Zander tried to makes sense of whatever mystic horseshite he’d just heard. It reminded him of Alfread’s dream, not that he could comprehend those either. Before he could form a response, a horn blasted.
He rushed out of the tent, setting his hand on his sword, glancing east and west. To reinforcements or to battle. Norali’s Light! He hoped it was reinforcements. Asa followed him into the dusky eve. The horn blew again, orienting them to the west.
“The Impwood,” he said, heaving a sigh of relief.
Asa gestured to Paladin. “Give me a ride.”
Zander helped Asa into Paladin’s saddle, then climbed up behind her. He kicked Paladin into motion and the silver-haired beast galloped toward the west gate. Mounted warriors entered through the gate, bearing Bearbreaker colors and emblems, followed by rows of infantry. At their head was a face Zander hadn’t expected to see in Mirrevar.
“Sir Edward!”
“Hello Zander,” said the Bear’s Crossing blademaster, his scarred face beaming with pride. The knight called behind him, his blademaster bellow as strong as ever, “Everyone through the gate! Form up!”
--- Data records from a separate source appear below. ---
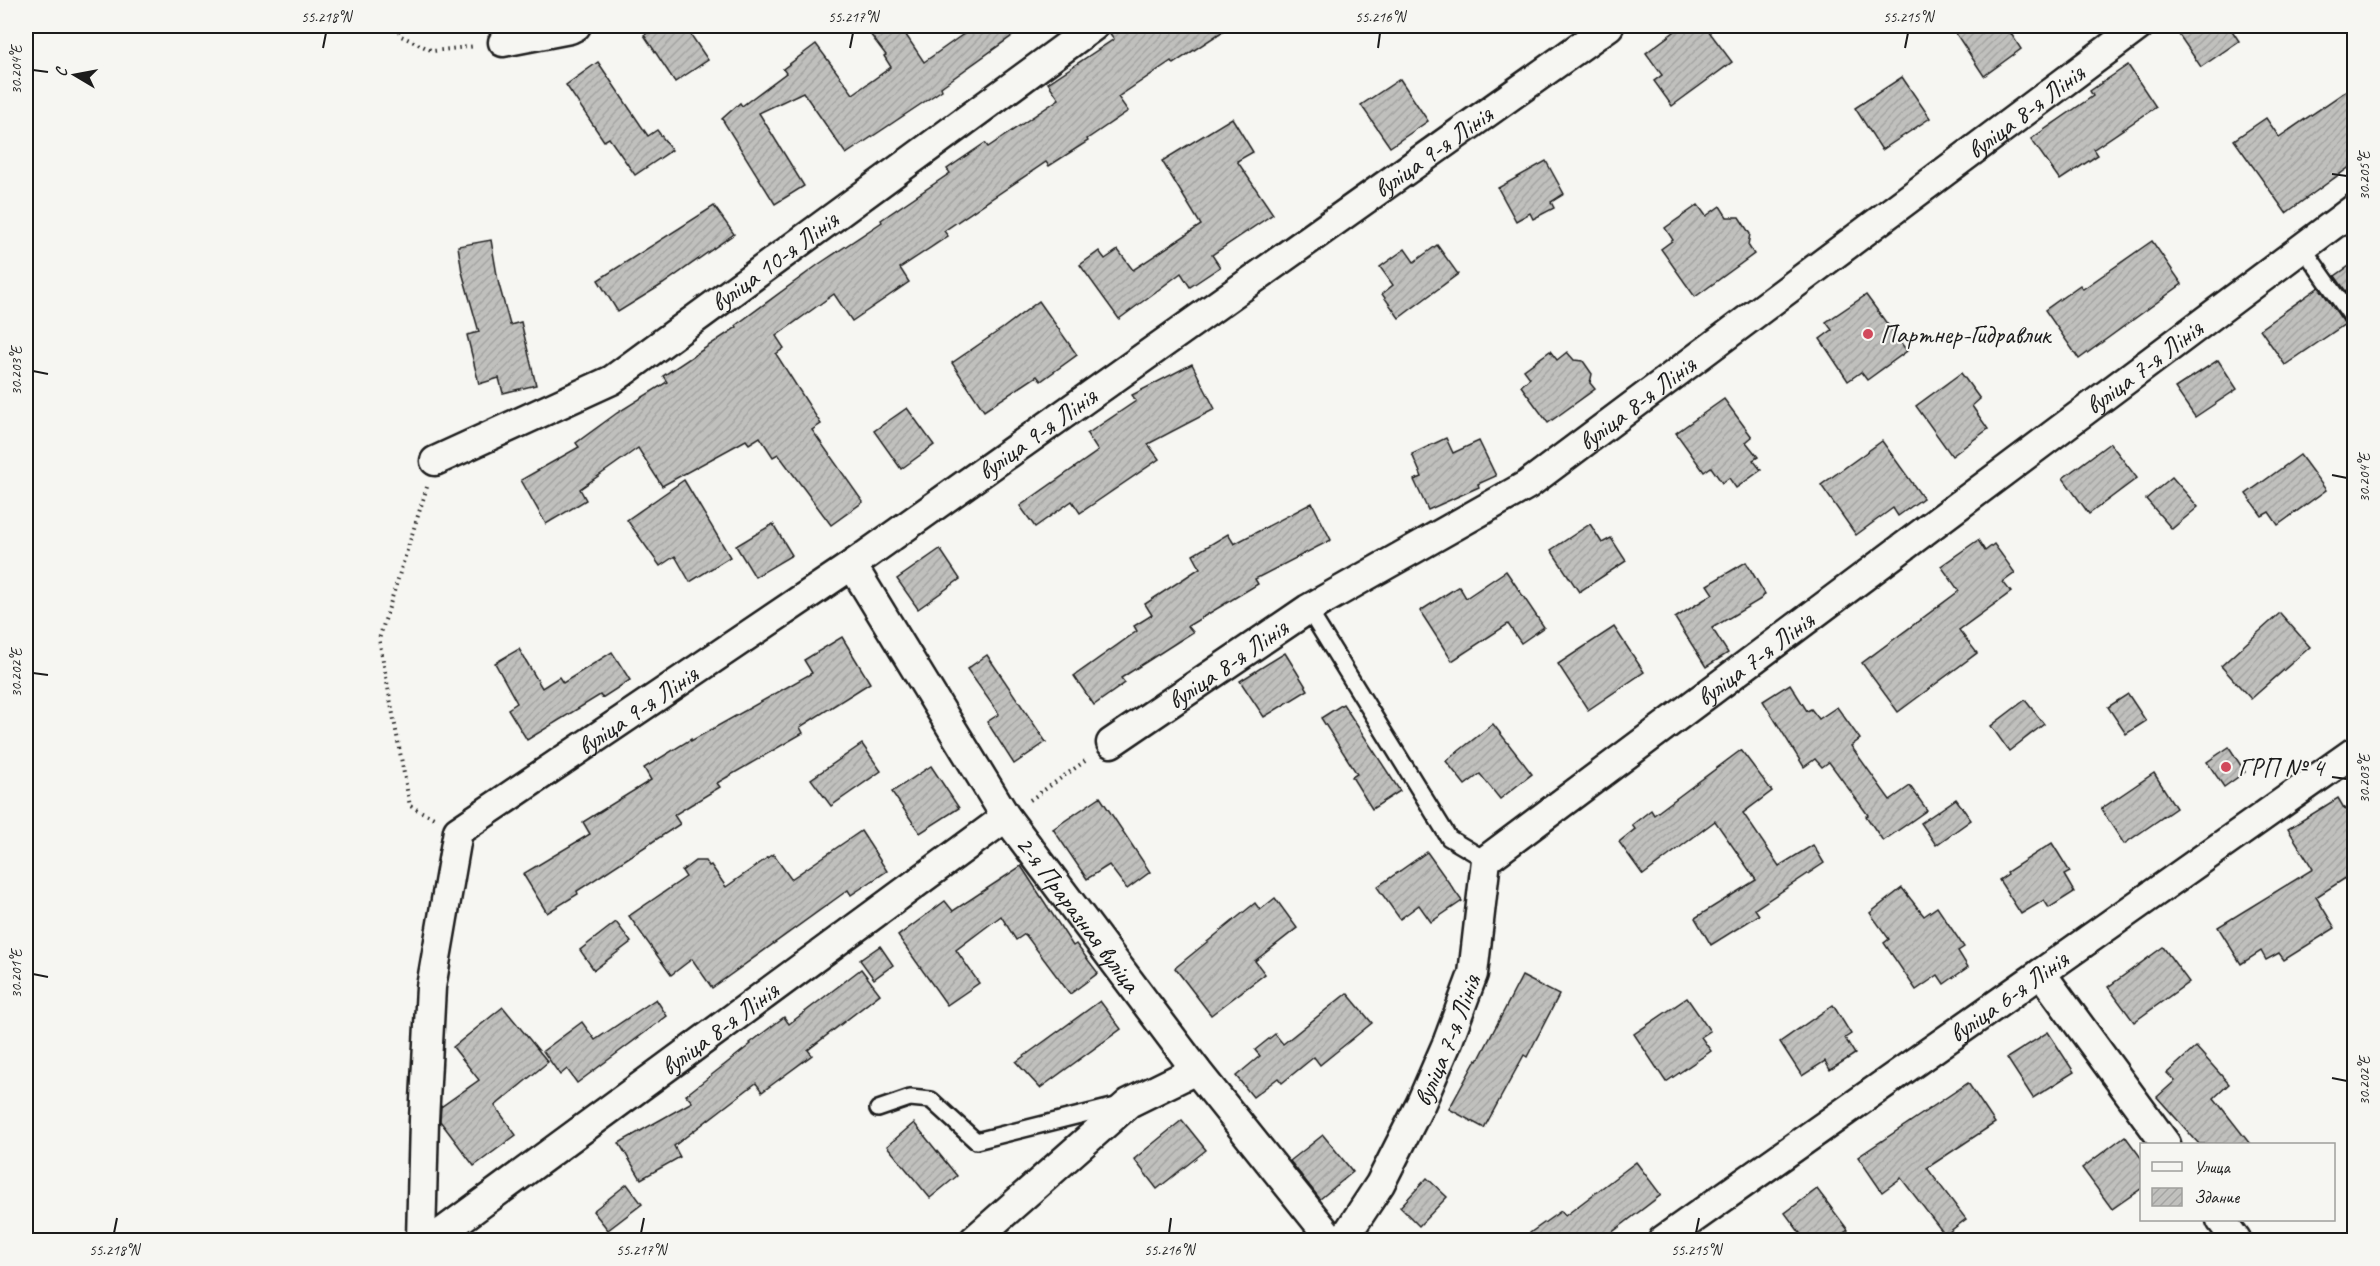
<svg xmlns="http://www.w3.org/2000/svg" width="2380" height="1266" font-family="Caveat,sans-serif">
<style>
.building{fill:url(#building-hatch);stroke:#1c1c1c;stroke-width:1.5}
.lines{fill:none;stroke-linecap:round;stroke-linejoin:round}
.service-casing{stroke:#1c1c1c;stroke-width:20}
.minor-casing{stroke:#1c1c1c;stroke-width:33}
.path{stroke:#1c1c1c;stroke-width:4;stroke-dasharray:1.5 4.5;stroke-linecap:butt}
.service{stroke:#f6f6f2;stroke-width:15}
.minor{stroke:#f6f6f2;stroke-width:28}
.ticks{fill:none;stroke:#1c1c1c;stroke-width:2}
.poi-dot{fill:#d1495b;stroke:#f6f6f2;stroke-width:2}
.labels{text-anchor:middle;stroke-width:4.5;stroke-linejoin:round;paint-order:stroke}
.street-label{font-size:26px;fill:#1c1c1c;stroke:#f6f6f2}
.poi-label{font-size:26px;fill:#1c1c1c;stroke:#f6f6f2;text-anchor:start}
.neatline{fill:none;stroke:#1c1c1c;stroke-width:2}
.ticks-label{font-size:15px;text-anchor:middle;fill:#1c1c1c}
</style>
<defs>
<pattern id="building-hatch" width="6" height="6" patternUnits="userSpaceOnUse" patternTransform="scale(1.5)"><rect width="6" height="6" fill="#c0c0bd"/><path d="M-1 1l2-2M0 6l6-6M5 7l2-2" fill="none" stroke="#a4a4a2"/></pattern>
</defs>
<rect width="100%" height="100%" fill="#f6f6f2"/>
<filter id="ink" filterUnits="userSpaceOnUse"><feTurbulence type="fractalNoise" baseFrequency=".0167" numOctaves="2"/><feDisplacementMap in="SourceGraphic" scale="12" xChannelSelector="R" yChannelSelector="G"/><feConvolveMatrix kernelMatrix="1 2 1 2 8 2 1 2 1" color-interpolation-filters="sRGB"/></filter>
<g filter="url(#ink)">
<g class="building">
<polygon points="659,26 685,26 708,60 675,82 644,35"/>
<polygon points="864,26 900,26 924,62 975,26 1026,26 941,87 942,90 846,154 803,92 759,113 804,186 775,204 722,119 740,103 742,106 786,73 783,69 816,44 853,94 891,67 884,56 886,55"/>
<polygon points="1110,26 1231,26 1173,64 1171,61 1118,97 1128,111 1087,139 1088,141 1049,166 1046,162 944,231 948,236 900,268 909,282 852,321 834,294 776,336 784,348 776,354 821,424 812,430 863,502 831,525 778,454 773,457 760,437 749,444 746,440 662,486 638,448 580,489 586,500 546,524 521,480 579,447 576,443 617,413 667,382 663,376 737,327 736,325 819,264 882,222 881,220 950,173 947,169 985,143 988,147 1059,99 1048,83 1114,39 1109,32"/>
<polygon points="1682,26 1705,26 1732,62 1672,106 1654,81 1662,75 1646,53"/>
<polygon points="1951,26 2006,26 2021,49 1984,76"/>
<polygon points="2173,26 2229,26 2239,41 2201,67"/>
<polygon points="598,62 648,136 657,130 672,150 635,175 609,138 604,141 566,85"/>
<polygon points="2128,65 2156,107 2094,149 2098,155 2060,180 2031,139 2093,96 2090,91"/>
<polygon points="1902,77 1930,118 1882,150 1855,108"/>
<polygon points="1400,79 1428,121 1390,147 1361,105"/>
<polygon points="2355,85 2355,163 2286,213 2234,140 2266,118 2279,137"/>
<polygon points="1232,118 1253,152 1237,161 1273,214 1212,255 1220,267 1190,287 1181,273 1119,319 1080,265 1099,251 1105,259 1118,250 1133,270 1201,225 1162,161"/>
<polygon points="1546,161 1564,194 1551,202 1554,208 1533,219 1530,213 1516,221 1498,188"/>
<polygon points="1698,205 1706,216 1720,206 1727,217 1739,217 1750,234 1748,245 1754,254 1695,297 1661,249 1673,240 1665,228"/>
<polygon points="714,206 734,234 663,284 618,312 598,280"/>
<polygon points="491,240 498,281 510,325 521,322 536,385 503,393 499,378 479,384 467,335 479,332 462,272 458,246"/>
<polygon points="2152,241 2182,284 2079,359 2045,310 2080,285 2083,289"/>
<polygon points="1437,245 1458,274 1399,318 1382,294 1393,285 1380,267 1405,249 1414,262"/>
<polygon points="2355,262 2355,304 2335,276"/>
<polygon points="2319,287 2345,324 2285,365 2260,329"/>
<polygon points="1866,295 1907,351 1867,380 1861,372 1848,381 1820,339 1832,330 1826,322"/>
<polygon points="1039,301 1077,355 1041,381 1037,376 984,411 952,363 1003,328"/>
<polygon points="1550,351 1557,360 1567,352 1574,360 1583,361 1592,374 1590,383 1595,389 1548,423 1521,386 1530,378 1524,370"/>
<polygon points="2218,360 2237,389 2195,417 2175,388"/>
<polygon points="1192,364 1215,409 1148,444 1159,459 1080,513 1072,501 1035,527 1020,506 1098,451 1087,434 1136,401 1132,395"/>
<polygon points="1961,373 1980,399 1972,406 1988,429 1952,456 1916,406"/>
<polygon points="1724,399 1752,437 1746,442 1758,457 1753,460 1761,470 1736,488 1729,478 1722,483 1711,467 1704,472 1676,433"/>
<polygon points="907,408 934,445 901,469 874,431"/>
<polygon points="1446,438 1453,453 1479,441 1496,476 1478,484 1479,487 1428,510 1414,480 1422,477 1412,454"/>
<polygon points="1882,441 1923,498 1898,516 1893,508 1856,535 1821,485"/>
<polygon points="2110,443 2137,478 2089,514 2063,478"/>
<polygon points="2300,455 2326,490 2278,525 2269,512 2262,516 2246,494"/>
<polygon points="2172,477 2198,507 2172,529 2146,499"/>
<polygon points="684,480 730,557 690,582 675,556 660,566 627,520"/>
<polygon points="1312,503 1331,540 1255,579 1258,584 1188,626 1193,632 1121,678 1125,683 1094,705 1074,676 1137,631 1134,626 1152,615 1145,604 1200,568 1193,555 1228,534 1234,544"/>
<polygon points="773,524 792,555 755,577 736,546"/>
<polygon points="1590,524 1602,543 1611,538 1626,561 1579,592 1551,550"/>
<polygon points="1978,540 1985,551 1994,544 2015,573 2003,582 2011,592 1959,630 1977,653 1898,712 1862,663 1959,591 1941,566"/>
<polygon points="940,549 960,579 918,609 897,579"/>
<polygon points="1746,562 1765,594 1761,599 1712,628 1728,653 1706,667 1675,618 1713,594 1707,585"/>
<polygon points="1506,571 1544,627 1521,643 1508,624 1452,661 1420,611 1459,586 1466,598"/>
<polygon points="2280,613 2310,647 2251,699 2221,666"/>
<polygon points="1614,627 1644,672 1588,710 1558,664"/>
<polygon points="842,637 870,683 800,727 803,733 717,783 720,787 674,815 680,824 577,891 578,894 547,913 523,874 590,834 583,822 651,780 644,768 691,739 691,741 812,673 804,660"/>
<polygon points="519,649 542,688 559,677 563,683 612,652 630,680 602,698 600,695 527,740 508,709 517,703 495,663"/>
<polygon points="1285,653 1308,690 1264,717 1240,681"/>
<polygon points="987,655 1046,742 1014,764 987,722 999,714 967,669"/>
<polygon points="1790,684 1807,711 1811,709 1819,719 1837,707 1860,739 1851,746 1890,800 1910,786 1927,810 1883,841 1866,816 1868,815 1829,762 1822,767 1815,759 1804,767 1763,701"/>
<polygon points="2128,694 2146,721 2126,734 2108,707"/>
<polygon points="2025,700 2044,724 2009,751 1991,726"/>
<polygon points="1343,704 1400,791 1372,809 1352,777 1357,774 1321,718"/>
<polygon points="1493,724 1532,774 1500,799 1480,774 1465,785 1446,761"/>
<polygon points="862,744 881,771 831,806 811,779"/>
<polygon points="2229,747 2245,772 2224,787 2207,762"/>
<polygon points="1741,750 1772,791 1743,813 1779,866 1813,845 1824,863 1755,909 1759,915 1711,945 1695,918 1756,880 1715,821 1643,875 1619,842 1635,829 1632,825 1651,810 1654,815"/>
<polygon points="931,766 959,808 920,833 892,792"/>
<polygon points="2154,773 2176,808 2124,844 2101,809"/>
<polygon points="1100,797 1150,872 1127,889 1109,865 1087,879 1053,829"/>
<polygon points="2338,798 2345,810 2355,804 2355,872 2316,897 2335,928 2284,960 2279,953 2266,960 2261,951 2241,964 2218,927 2313,869 2288,829"/>
<polygon points="1956,799 1971,820 1936,845 1921,823"/>
<polygon points="861,831 887,871 851,895 848,890 712,988 692,959 671,975 629,916 686,877 682,871 695,861 706,861 709,866 711,865 726,887 773,854 791,879"/>
<polygon points="2052,843 2070,872 2064,875 2074,892 2049,908 2044,900 2021,914 1999,880 2008,874 2007,872"/>
<polygon points="1427,852 1462,901 1431,922 1419,905 1400,919 1377,887"/>
<polygon points="1021,866 1073,946 1076,944 1098,973 1070,994 1025,934 1016,940 1001,916 956,950 979,983 947,1005 898,936 945,901 953,911"/>
<polygon points="1902,888 1924,916 1937,907 1964,947 1958,951 1968,967 1944,984 1938,975 1916,990 1884,943 1889,939 1870,913"/>
<polygon points="1275,898 1297,928 1255,961 1265,974 1211,1015 1175,968 1255,903 1260,910"/>
<polygon points="616,922 631,942 594,970 580,950"/>
<polygon points="880,946 893,965 874,979 860,960"/>
<polygon points="2163,947 2189,982 2134,1022 2108,987"/>
<polygon points="861,969 880,994 808,1050 812,1055 762,1092 756,1083 674,1146 680,1157 641,1179 619,1143 692,1102 686,1095 751,1044 750,1043 784,1017 789,1024"/>
<polygon points="1522,976 1559,995 1527,1057 1524,1055 1484,1128 1449,1109 1476,1060 1478,1061"/>
<polygon points="1347,993 1372,1023 1320,1065 1314,1057 1282,1083 1278,1078 1253,1097 1236,1076 1260,1056 1255,1050 1275,1034 1283,1044"/>
<polygon points="1687,998 1710,1031 1701,1037 1711,1051 1666,1082 1634,1034"/>
<polygon points="656,999 667,1016 577,1083 567,1069 560,1075 543,1051 582,1022 595,1040"/>
<polygon points="1100,1001 1121,1029 1040,1088 1016,1062"/>
<polygon points="1833,1005 1851,1034 1845,1038 1855,1054 1830,1070 1825,1061 1802,1076 1780,1042"/>
<polygon points="503,1007 548,1062 495,1106 516,1135 474,1166 440,1121 441,1107 479,1080 453,1047"/>
<polygon points="2048,1032 2074,1072 2033,1098 2007,1058"/>
<polygon points="2196,1047 2229,1084 2214,1098 2250,1144 2199,1144 2157,1097 2175,1081 2167,1073"/>
<polygon points="1968,1083 1995,1123 1927,1168 1966,1219 1945,1235 1901,1178 1882,1192 1858,1157"/>
<polygon points="1182,1120 1206,1150 1157,1189 1134,1159"/>
<polygon points="914,1123 957,1176 930,1198 887,1146"/>
<polygon points="1323,1135 1353,1172 1320,1199 1290,1161"/>
<polygon points="2125,1136 2142,1159 2142,1188 2112,1209 2082,1168"/>
<polygon points="1636,1162 1661,1195 1602,1240 1520,1240 1561,1211 1565,1216"/>
<polygon points="1427,1178 1447,1197 1419,1226 1400,1207"/>
<polygon points="627,1184 642,1204 608,1230 593,1211"/>
<polygon points="1817,1189 1848,1230 1833,1240 1805,1240 1785,1213"/>
</g>
<g class="lines">
<defs>
<g id="service">
<polyline points="2303,248 2354,320"/>
<polyline points="1308,609 1449,838 1486,860"/>
<polyline points="878,1109 910,1098 931,1100 976,1141 1120,1105"/>
</g>
<g id="minor">
<polyline points="503,42 570,29 576,26"/>
<path id="s1" d="M 435,461 L 612,380 L 1094,26"/>
<path id="s2" d="M 852,565 L 1006,817 L 1196,1070 L 1332,1240"/>
<path id="s3" d="M 1111,743 L 1308,609 L 1527,485 L 2139,26"/>
<polyline points="2041,973 2166,1144"/>
<polyline points="2221,1220 2236,1240"/>
<path id="s4" d="M 421,1240 L 424,1120 L 431,987 L 458,831 L 852,565 L 1609,26"/>
<path id="s5" d="M 432,1240 L 1006,817"/>
<polyline points="974,1240 1129,1103 1196,1070"/>
<path id="s6" d="M 1343,1240 L 1380,1184 L 1421,1103 L 1448,1041 L 1473,974 L 1486,860 L 2354,209"/>
<path id="s7" d="M 1663,1240 L 2354,752"/>
</g>
</defs>
<use href="#service" class="service-casing"/>
<use href="#minor" class="minor-casing"/>
<g class="path">
<polyline points="396,26 401,36 433,51 476,46"/>
<polyline points="427,487 379,639 410,806 434,818"/>
<polyline points="1030,800 1088,759"/>
</g>
<use href="#service" class="service"/>
<use href="#minor" class="minor"/>
</g>
</g>
<path class="ticks" d="M 323,48 L 326,33M 850,48 L 853,33M 1378,48 L 1380,33M 1905,48 L 1908,33M 33,70 L 48,72M 2332,174 L 2347,176M 33,371 L 48,374M 2332,475 L 2347,478M 33,673 L 48,675M 2332,777 L 2347,779M 33,974 L 48,977M 2332,1078 L 2347,1081M 114,1233 L 117,1218M 641,1233 L 644,1218M 1169,1233 L 1171,1218M 1696,1233 L 1699,1218"/>
<g class="poi-dot">
<circle cx="1868" cy="334" r="6"/>
<circle cx="2226" cy="767" r="6"/>
</g>
<g class="labels">
<g class="street-label">
<text dy="9" stroke="none"><textPath href="#s3" startOffset="1113">вуліца 8-я Лінія</textPath></text>
<text dy="9" stroke="none"><textPath href="#s4" startOffset="1600">вуліца 9-я Лінія</textPath></text>
<text dy="9" stroke="none"><textPath href="#s1" startOffset="396">вуліца 10-я Лінія</textPath></text>
<text dy="9" stroke="none"><textPath href="#s6" startOffset="1234">вуліца 7-я Лінія</textPath></text>
<text dy="9" stroke="none"><textPath href="#s3" startOffset="627">вуліца 8-я Лінія</textPath></text>
<text dy="9" stroke="none"><textPath href="#s4" startOffset="1114">вуліца 9-я Лінія</textPath></text>
<text dy="9" stroke="none"><textPath href="#s6" startOffset="748">вуліца 7-я Лінія</textPath></text>
<text dy="9" stroke="none"><textPath href="#s3" startOffset="141">вуліца 8-я Лінія</textPath></text>
<text dy="9" stroke="none"><textPath href="#s4" startOffset="628">вуліца 9-я Лінія</textPath></text>
<text dy="9" stroke="none"><textPath href="#s2" startOffset="416">2-я Праразная вуліца</textPath></text>
<text dy="9" stroke="none"><textPath href="#s7" startOffset="423">вуліца 6-я Лінія</textPath></text>
<text dy="9" stroke="none"><textPath href="#s5" startOffset="357">вуліца 8-я Лінія</textPath></text>
<text dy="9" stroke="none"><textPath href="#s6" startOffset="226">вуліца 7-я Лінія</textPath></text>
</g>
<g class="poi-label">
<text x="1880" y="343">Партнер-Гидравлик</text>
<text x="2238" y="776">ГРП № 4</text>
</g>
</g>
<rect width="2380" height="1266" fill="none" stroke="#f6f6f2" stroke-width="66"/>
<rect x="2140" y="1143" width="195" height="78" fill="#f6f6f2" stroke="#9f9f9c" stroke-width="1.5"/>
<rect x="2152" y="1162" width="30" height="9" fill="#f6f6f2" stroke="#9f9f9c" stroke-width="1.5"/>
<text x="2194" y="1173" font-size="18" fill="#1c1c1c">Улица</text>
<rect x="2152" y="1188" width="30" height="18" fill="url(#building-hatch)" stroke="#9f9f9c" stroke-width="1.5"/>
<text x="2194" y="1203" font-size="18" fill="#1c1c1c">Здание</text>
<g transform="translate(75 75) rotate(280)" stroke="#f6f6f2" stroke-width="4.5" paint-order="stroke">
<path d="M0-4.5L10 22L0 15L-10 22Z" fill="#1c1c1c"/>
<text y="-9" font-size="16" font-weight="bold" text-anchor="middle" fill="#1c1c1c">С</text>
</g>
<rect x="33" y="33" width="2314" height="1200" class="neatline"/>
<g class="ticks-label">
<text x="326" y="22">55.218°N</text>
<text x="853" y="22">55.217°N</text>
<text x="1380" y="22">55.216°N</text>
<text x="1908" y="22">55.215°N</text>
<text transform="translate(16 70) rotate(-90)" y="5">30.204°E</text>
<text transform="translate(2364 176) rotate(-90)" y="5">30.205°E</text>
<text transform="translate(16 371) rotate(-90)" y="5">30.203°E</text>
<text transform="translate(2364 478) rotate(-90)" y="5">30.204°E</text>
<text transform="translate(16 673) rotate(-90)" y="5">30.202°E</text>
<text transform="translate(2364 779) rotate(-90)" y="5">30.203°E</text>
<text transform="translate(16 974) rotate(-90)" y="5">30.201°E</text>
<text transform="translate(2364 1081) rotate(-90)" y="5">30.202°E</text>
<text x="114" y="1255">55.218°N</text>
<text x="641" y="1255">55.217°N</text>
<text x="1169" y="1255">55.216°N</text>
<text x="1696" y="1255">55.215°N</text>
</g>
</svg>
Behind him, Zander recognized other knights and squires falling into position as they filtered into the encampment. Varon von Gaelrich was amongst them, mounted on the mule Workhorse. Excitement coursed through Zander like lightning sparking across a night sky.
“Zander!” shouted a voice he’d missed. A pair of gray eyes shifted from Zander to Asa. “I see ye claimed the bess wenches ‘ere too!”
Zander smiled at perhaps the one friend who’d never left him yet. “I see you’re still dripping mushy shite through those fat lips, Kenneth.”
Kenneth pumped his head back and forth a few times before countering. “Lorelei been lickin’ my arse and gettin’ her tongue so deep I rckon the shite went up instead of out.”
“Enough,” Edward Bladestorm chided.
Kenneth rode past Zander, maintaining formation with the other mounted newcomers. He nibbled the air between him and Asa as he crossed. Zander felt Asa’s repulsion as she leaned as far away from Kenneth as she could without falling off Paladin.
Sir Edward pulled up beside Zander as the Bear’s Crossing reinforcements swelled the area around the western gate. “The day has come, Zander.”
Zander raised his eyebrow. “What day?”
Sir Edward smiled, crinkling his scars. “Savor your last day as a squire, son. Tomorrow morning, you shall rise a knight.”